## YOUR ASSIGNMENT
Which lines of the material hold the word "casing"? Copy each one.

## TASK INPUT
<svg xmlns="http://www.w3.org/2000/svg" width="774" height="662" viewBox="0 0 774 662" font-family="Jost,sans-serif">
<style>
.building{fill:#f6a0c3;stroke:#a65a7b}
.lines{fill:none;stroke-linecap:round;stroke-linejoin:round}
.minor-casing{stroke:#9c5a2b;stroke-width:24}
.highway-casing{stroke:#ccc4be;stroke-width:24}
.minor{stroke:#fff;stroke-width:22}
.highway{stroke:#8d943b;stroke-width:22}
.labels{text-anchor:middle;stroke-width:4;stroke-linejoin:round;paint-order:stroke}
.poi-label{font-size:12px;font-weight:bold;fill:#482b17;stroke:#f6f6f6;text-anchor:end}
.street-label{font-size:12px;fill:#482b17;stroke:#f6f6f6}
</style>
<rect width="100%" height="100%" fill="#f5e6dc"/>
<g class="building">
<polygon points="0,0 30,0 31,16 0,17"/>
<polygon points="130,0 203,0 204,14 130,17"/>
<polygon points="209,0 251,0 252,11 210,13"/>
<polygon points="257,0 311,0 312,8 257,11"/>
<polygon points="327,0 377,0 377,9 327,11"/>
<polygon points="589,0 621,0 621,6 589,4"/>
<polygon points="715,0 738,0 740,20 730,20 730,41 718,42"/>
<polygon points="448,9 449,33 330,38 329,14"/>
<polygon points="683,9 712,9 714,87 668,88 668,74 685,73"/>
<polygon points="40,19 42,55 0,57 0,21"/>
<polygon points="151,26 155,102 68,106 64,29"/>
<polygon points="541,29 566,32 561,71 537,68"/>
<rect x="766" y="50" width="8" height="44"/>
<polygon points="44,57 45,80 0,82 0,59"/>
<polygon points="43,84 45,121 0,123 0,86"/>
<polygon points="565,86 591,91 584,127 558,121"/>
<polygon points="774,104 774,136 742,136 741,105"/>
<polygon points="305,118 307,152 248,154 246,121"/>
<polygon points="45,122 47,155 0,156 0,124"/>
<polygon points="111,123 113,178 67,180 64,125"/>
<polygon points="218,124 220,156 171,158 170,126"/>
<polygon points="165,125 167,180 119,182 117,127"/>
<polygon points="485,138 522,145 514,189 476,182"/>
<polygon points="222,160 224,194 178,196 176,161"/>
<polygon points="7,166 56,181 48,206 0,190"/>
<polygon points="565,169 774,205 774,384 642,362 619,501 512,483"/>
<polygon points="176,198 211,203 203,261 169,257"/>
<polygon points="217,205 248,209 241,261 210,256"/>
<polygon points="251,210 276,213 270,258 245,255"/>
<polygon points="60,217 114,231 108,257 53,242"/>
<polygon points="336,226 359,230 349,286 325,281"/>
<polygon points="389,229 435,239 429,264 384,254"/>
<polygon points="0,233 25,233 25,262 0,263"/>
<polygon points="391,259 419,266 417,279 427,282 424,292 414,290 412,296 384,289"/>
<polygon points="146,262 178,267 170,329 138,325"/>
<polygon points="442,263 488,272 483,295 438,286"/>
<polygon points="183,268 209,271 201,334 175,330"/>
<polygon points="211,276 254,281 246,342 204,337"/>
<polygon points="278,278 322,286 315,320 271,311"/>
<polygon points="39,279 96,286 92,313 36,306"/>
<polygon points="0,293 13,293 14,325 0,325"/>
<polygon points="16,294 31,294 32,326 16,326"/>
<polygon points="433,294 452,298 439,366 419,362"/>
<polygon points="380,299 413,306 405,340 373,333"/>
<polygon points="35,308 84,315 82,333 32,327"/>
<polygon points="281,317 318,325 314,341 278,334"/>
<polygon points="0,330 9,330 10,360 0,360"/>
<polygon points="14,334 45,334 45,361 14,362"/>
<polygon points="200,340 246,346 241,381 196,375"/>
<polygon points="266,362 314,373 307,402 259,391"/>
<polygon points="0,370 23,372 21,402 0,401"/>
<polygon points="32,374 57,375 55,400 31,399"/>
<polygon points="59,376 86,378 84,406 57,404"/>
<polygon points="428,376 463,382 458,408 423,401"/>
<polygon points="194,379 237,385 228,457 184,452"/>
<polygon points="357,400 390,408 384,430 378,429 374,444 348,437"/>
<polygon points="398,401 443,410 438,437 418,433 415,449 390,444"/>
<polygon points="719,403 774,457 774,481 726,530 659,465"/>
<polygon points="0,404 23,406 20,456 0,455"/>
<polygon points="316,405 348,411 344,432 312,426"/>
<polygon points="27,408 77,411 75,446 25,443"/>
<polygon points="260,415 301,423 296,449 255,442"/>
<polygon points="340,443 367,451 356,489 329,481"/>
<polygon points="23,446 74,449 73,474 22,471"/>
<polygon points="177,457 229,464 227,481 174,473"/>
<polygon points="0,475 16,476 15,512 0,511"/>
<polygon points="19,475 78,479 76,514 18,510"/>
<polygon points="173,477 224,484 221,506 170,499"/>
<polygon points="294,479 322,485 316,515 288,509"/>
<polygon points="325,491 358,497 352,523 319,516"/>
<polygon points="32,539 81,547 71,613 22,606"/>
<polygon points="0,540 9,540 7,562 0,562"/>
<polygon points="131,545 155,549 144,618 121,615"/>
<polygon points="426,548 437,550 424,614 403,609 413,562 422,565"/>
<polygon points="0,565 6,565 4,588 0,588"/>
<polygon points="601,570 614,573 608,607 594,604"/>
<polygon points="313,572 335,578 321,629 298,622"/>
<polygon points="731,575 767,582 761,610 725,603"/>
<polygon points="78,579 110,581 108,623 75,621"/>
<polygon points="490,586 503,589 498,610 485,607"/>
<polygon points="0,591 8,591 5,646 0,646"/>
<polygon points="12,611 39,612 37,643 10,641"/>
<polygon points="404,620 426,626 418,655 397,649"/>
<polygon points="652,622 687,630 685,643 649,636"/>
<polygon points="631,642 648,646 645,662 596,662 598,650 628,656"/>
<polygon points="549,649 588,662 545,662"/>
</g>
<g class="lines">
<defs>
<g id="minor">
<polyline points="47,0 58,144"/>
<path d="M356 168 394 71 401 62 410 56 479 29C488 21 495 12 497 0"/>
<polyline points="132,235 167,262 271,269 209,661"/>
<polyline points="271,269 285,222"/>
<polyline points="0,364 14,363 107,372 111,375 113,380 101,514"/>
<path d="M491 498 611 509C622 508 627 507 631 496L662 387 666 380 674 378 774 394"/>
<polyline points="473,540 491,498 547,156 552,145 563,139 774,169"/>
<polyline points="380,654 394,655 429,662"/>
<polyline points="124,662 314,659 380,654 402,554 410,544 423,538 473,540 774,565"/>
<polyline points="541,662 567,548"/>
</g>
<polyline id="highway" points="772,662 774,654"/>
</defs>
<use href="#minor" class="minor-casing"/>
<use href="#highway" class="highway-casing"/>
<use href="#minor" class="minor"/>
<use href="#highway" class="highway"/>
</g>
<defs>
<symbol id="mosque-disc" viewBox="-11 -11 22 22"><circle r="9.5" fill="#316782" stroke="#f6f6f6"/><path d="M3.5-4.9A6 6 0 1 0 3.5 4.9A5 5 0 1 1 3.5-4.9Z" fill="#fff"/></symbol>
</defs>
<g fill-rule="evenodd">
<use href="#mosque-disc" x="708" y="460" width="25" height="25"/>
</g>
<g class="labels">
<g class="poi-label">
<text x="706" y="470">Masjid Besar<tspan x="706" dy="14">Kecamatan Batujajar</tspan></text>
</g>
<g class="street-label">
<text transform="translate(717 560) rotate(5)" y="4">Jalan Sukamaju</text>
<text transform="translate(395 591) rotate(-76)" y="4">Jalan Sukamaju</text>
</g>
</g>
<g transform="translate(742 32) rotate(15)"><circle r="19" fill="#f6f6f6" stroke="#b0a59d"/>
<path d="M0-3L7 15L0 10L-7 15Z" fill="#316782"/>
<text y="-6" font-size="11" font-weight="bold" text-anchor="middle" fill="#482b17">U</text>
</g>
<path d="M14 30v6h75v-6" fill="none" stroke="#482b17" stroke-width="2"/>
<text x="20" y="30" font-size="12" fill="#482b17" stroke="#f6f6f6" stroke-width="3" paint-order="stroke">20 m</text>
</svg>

## YOUR SOLUTION
.minor-casing{stroke:#9c5a2b;stroke-width:24}
.highway-casing{stroke:#ccc4be;stroke-width:24}
<use href="#minor" class="minor-casing"/>
<use href="#highway" class="highway-casing"/>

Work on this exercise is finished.